Pasien positif corona di Jawa Timur kini berjumlah 9 orang dengan satu meninggal dunia. Meski begitu, Pemprov Jatim dan perwakilan ormas Islam menyepakati Salat Jumat tetap dilaksanakan. Dengan syarat jemaah menjaga kebersihan masing-masing dan membawa masker.
Usai pertemuan selama 5 jam memastikan bahwa Jatim tidak mengambil keputusan seperti DKI Jakarta yang meniadakan Salat Jumat selama 2 minggu.
Sekretaris MUI Jatim, Ainul Yaqin menjelaskan bahwa salat Jumat tetap dilaksanakan karena bahaya virus corona memang nyata tapi tidak bisa didefinisikan.
"Persoalannya sekarang bahaya (corona) itu jelas, tetapi belum bisa didefinisikan sehingga yang perlu kita lakukan adalah bagaimana sedapat mungkin mencegah bahaya itu. Karena itu salah satu solusi yang utama adalah bagaimana setiap orang yang akan melaksanakan ibadah (salat Jumat) masing-masing menyadari bahwa dirinya itu semua punya potensi sebagai agen pengedar bahaya," kata Ainul usai pertemuan di Gedung Negara Grahadi Surabaya, Kamis (19/3/2020) malam.
Pengedar bahaya, lanjut Ainul, yakni jemaah harus sadar bahwa dirinya punya potensi untuk membawa virus tersebut.

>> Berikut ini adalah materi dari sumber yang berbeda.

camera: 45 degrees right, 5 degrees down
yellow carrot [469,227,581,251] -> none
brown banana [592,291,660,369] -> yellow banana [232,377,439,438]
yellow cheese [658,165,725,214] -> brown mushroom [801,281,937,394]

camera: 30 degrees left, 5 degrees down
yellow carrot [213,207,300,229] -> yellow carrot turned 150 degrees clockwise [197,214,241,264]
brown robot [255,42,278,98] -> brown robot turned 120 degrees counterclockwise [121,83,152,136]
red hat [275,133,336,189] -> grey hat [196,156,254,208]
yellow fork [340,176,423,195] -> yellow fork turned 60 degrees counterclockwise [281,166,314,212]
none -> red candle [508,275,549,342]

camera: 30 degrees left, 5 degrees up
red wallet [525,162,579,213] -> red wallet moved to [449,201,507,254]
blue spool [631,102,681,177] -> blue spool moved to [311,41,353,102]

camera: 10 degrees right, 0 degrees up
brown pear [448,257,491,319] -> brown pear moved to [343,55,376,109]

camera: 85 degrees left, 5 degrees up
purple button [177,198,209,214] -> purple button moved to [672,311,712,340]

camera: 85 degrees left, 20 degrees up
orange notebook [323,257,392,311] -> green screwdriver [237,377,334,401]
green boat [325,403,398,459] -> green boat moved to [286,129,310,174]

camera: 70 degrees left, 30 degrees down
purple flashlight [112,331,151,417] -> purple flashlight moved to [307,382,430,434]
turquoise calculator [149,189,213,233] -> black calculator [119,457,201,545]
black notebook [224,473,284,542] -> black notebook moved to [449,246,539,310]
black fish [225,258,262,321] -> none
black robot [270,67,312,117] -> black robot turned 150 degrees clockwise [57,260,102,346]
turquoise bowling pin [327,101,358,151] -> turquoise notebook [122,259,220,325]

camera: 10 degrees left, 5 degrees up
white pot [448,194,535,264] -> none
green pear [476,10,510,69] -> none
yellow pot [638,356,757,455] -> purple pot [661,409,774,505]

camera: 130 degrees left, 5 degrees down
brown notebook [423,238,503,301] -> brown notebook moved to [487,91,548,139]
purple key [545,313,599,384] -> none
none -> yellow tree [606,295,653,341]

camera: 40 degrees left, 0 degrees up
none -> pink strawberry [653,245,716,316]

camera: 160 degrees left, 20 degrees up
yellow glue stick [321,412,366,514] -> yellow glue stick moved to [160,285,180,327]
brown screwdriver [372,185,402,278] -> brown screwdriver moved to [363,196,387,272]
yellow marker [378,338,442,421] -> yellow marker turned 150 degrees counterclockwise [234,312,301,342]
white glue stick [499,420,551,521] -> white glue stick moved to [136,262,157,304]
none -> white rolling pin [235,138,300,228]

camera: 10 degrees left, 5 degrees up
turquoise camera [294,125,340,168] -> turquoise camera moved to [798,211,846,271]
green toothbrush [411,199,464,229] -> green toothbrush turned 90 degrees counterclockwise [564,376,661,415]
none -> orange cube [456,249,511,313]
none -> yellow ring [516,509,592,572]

Maka dengan kesadarannya, bila sakit atau memiliki gejala-gejala virus corona, disarankan tidak mendatangi masjid.
Tonton juga Kasus Corona di Jatim: 9 Orang Positif, 36 PDP :
Selain itu hasil dari pertemuan menyepakati bahwa setiap jemaah yang akan melaksanakan ibadah ke masjid harus membekali diri dengan melakukan upaya cuci tangan dengan sempurna. Kemudian melakukan pembersihan hand sanitizer. Tak lupa jemaah juga datang ke masjid dengan menyiapkan penutup mulut dan hidung.
"Karena penyebaran virus ini adalah lewat percikan yang berasal dari mulut dan hidung, maka mereka harus sadar ke masjid dalam posisi sehat dan membekali diri dengan hal-hal tersebut," tegas Ainul.
Ainul menambahkan dalam fatwa MUI dalam menanggulangi corona salat jumat merupakan kewajiban. Kecuali di wilayah tersebut jelas ada ancaman yang terlihat dan nyata, maka jumatan bisa ditiadakan.
"Salat Jumat itu satu kewajiban ini hal yang normal. Tetapi kemudian dalam kondisi pengecualian di fatwa disebutkan orang yang sakit, maka dia tidak diwajibkan. Karena dia sebagai agen yang sudah jelas bisa menimbulkan bahaya pada orang lain," pungkasnya.